Era 3 de julio, mi cumpleaños. Yo
llevaba un vestido verde aderezado con un foulard de colores, sutil, gaseoso,
agitado por mi respiración emocionada. Porque el discurso penetró hasta los
huesos de un auditorio paralizado por la fuerza y el tacto de sus palabras. No
fue difícil escribir la crónica del día siguiente porque ni una sola de sus
frases transgredía a un lugar común.
En aquella UIMP de Ernest Lluch, donde
recogía el Premio Menéndez Pelayo, disertó acerca de los devastadores efectos de
la conquista española de América. Ante aquel auditorio de políticos y
mandamases llegados de Madrid y en plena efervescencia de la Expo de Sevilla,
Fuentes no se arredró. Desgranó con intensidad la violencia con la que Europa
desató su poder en América en un discurso sobrio y cálido a la vez, ausente de
reproches pero firme. Turbador.
La emoción me venció. Quedé
absolutamente prendida de sus denuncias, de su humanidad, de su extraordinaria
capacidad de reflexión. De una voz crítica absolutamente seductora que se
expresaba con el aplomo del caballero que siempre fue. La generosidad de sus
ideas desparramadas con sosiego y contundencia, su discurso perturbador, sus
palabras tranquilas capaces de agitar conciencias.

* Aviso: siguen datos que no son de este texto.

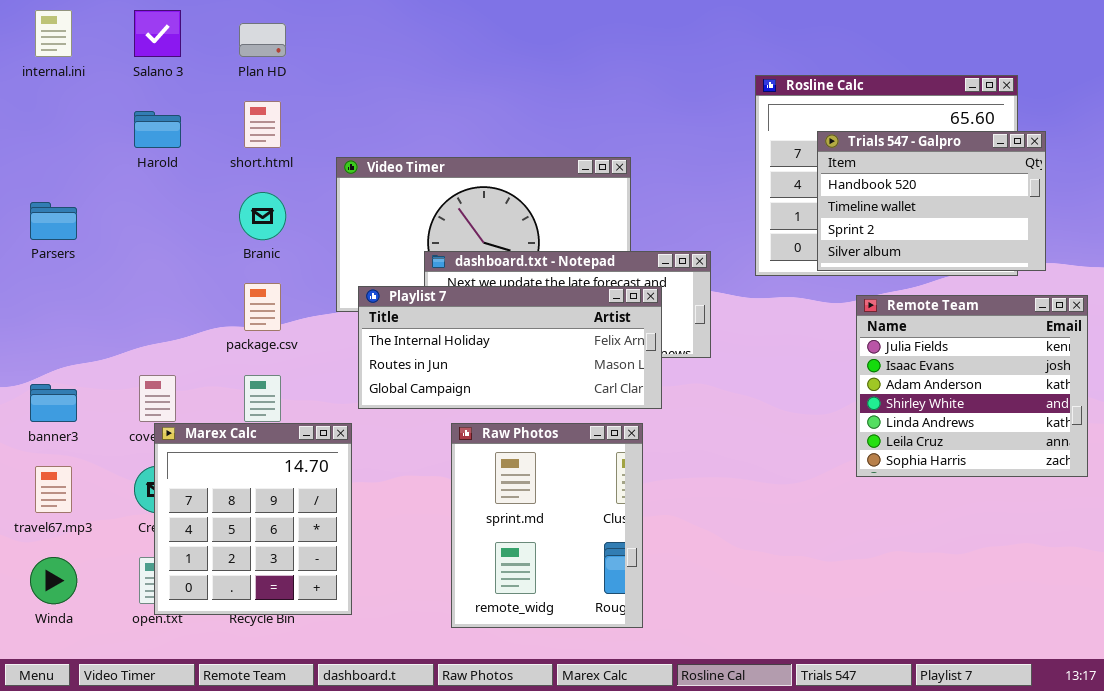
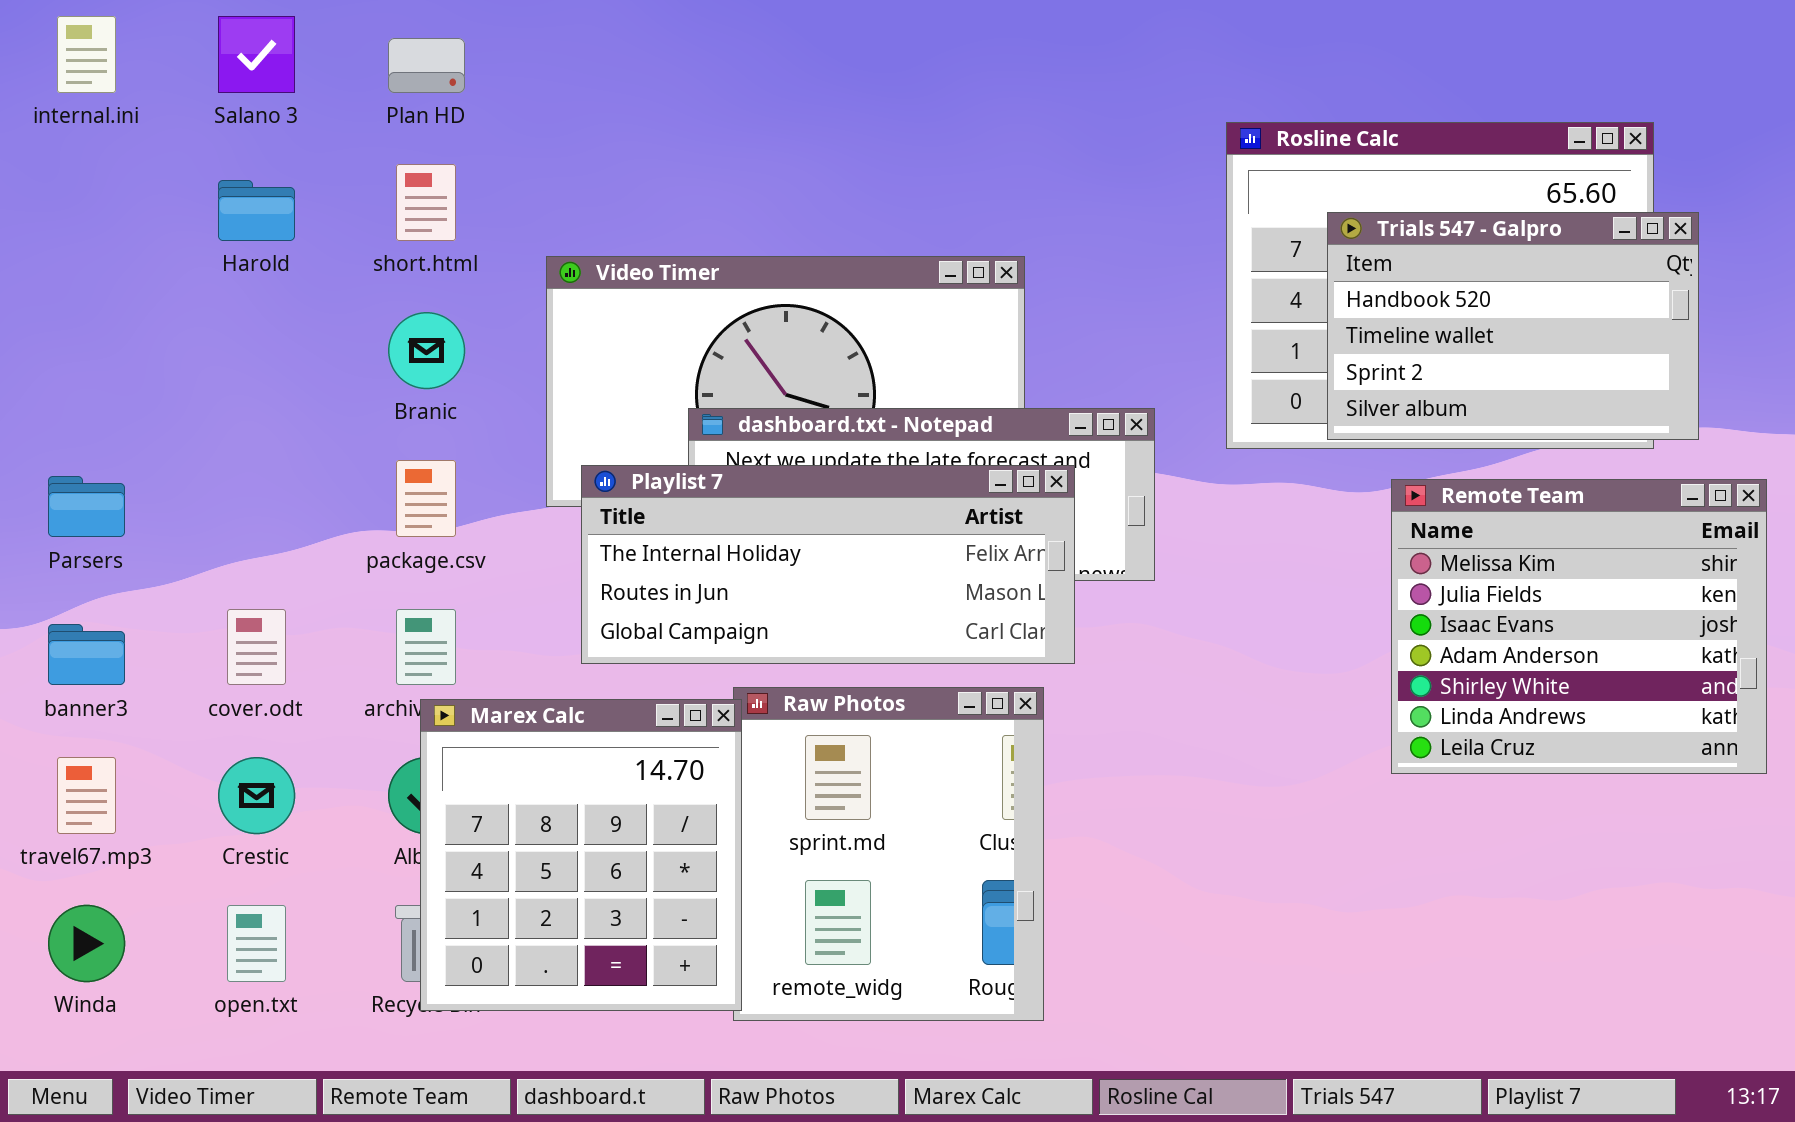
Parsers: [30,202,77,240] -> [48,476,125,537], moved
Remote Team: [856,295,1088,477] -> [1391,479,1767,774], scrolled up 1 row
Marex Calc: [154,423,352,615] -> [420,699,742,1011], moved

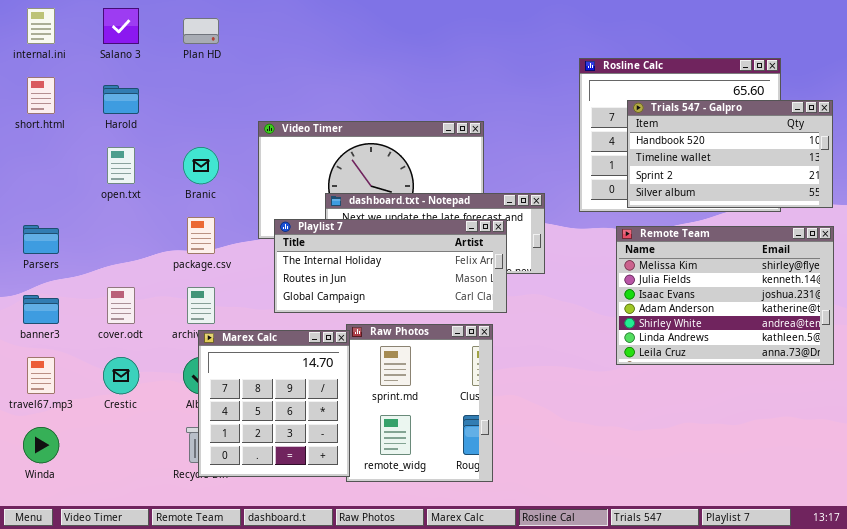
short.html: [396,164,456,241] -> [27,77,55,114], moved
Trials 547 - Galpro: [1327,212,1699,440] -> [627,100,833,208], resized
Remote Team: [1391,479,1767,774] -> [616,226,834,365], resized
open.txt: [227,905,286,982] -> [107,147,135,184], moved

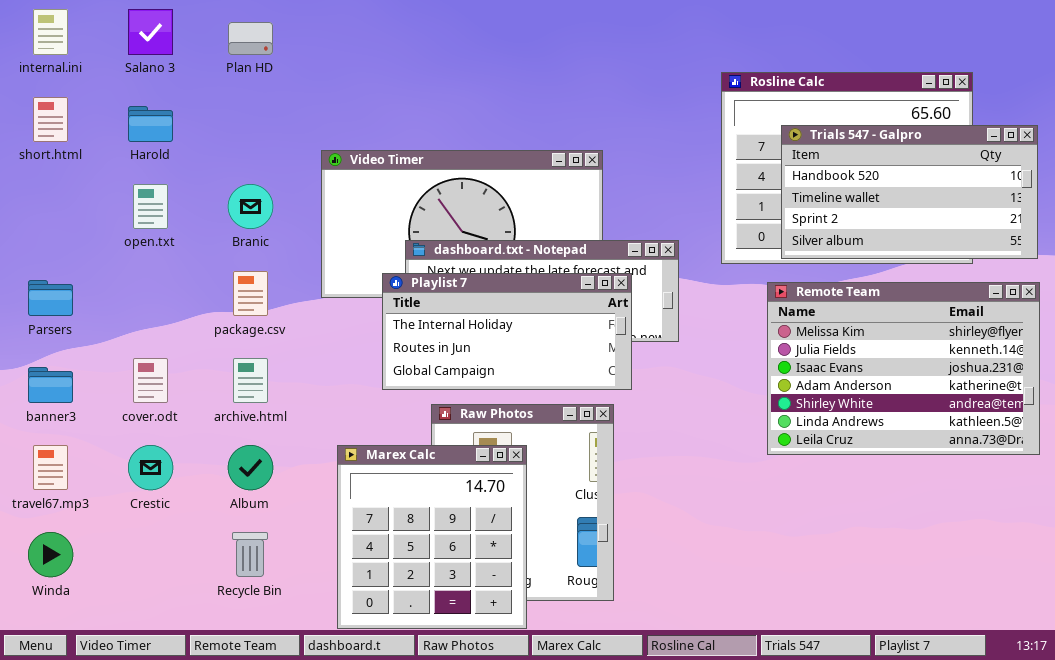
Playlist 7: [274,219,507,313] -> [382,273,632,390], resized
Marex Calc: [198,330,350,477] -> [337,445,527,629], moved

Siempre defendió que la función del escritor no es aplaudir a
los políticos, sino criticar y ofrecer soluciones. Lamentablemente,
el engolado Vargas Llosa, que pronto confundió la escritura con la política,
consiguió ser merecedor de un Nobel que, inexplicablemente y en un acto de
vergonzosa injusticia, no tuvo Carlos Fuentes, cuya humanidad y poderosas y
soberbias capacidades intelectuales y narrativas supera con creces. Fuentes
nunca necesitó hablar de sí mismo para convertirse en una poderosa referencia
intelectual, literaria y humana. Sostenía que un artista no invita solo a
mirar, sino a imaginar.
Sin Fuentes, sin Saramago, sin Bobbio nos vamos quedando
huérfanos de esas referencias intelectuales con las que crecimos. Se van
apagando las plumas de quienes nos enseñaron a pensar. Pero tenemos un
pasado que debemos recordar, y un porvenir que podemos desear, como nos ha
dejado escrito.
La memoria es el deseo
satisfecho, por eso aún recuerdo sus palabras. Veinte años después.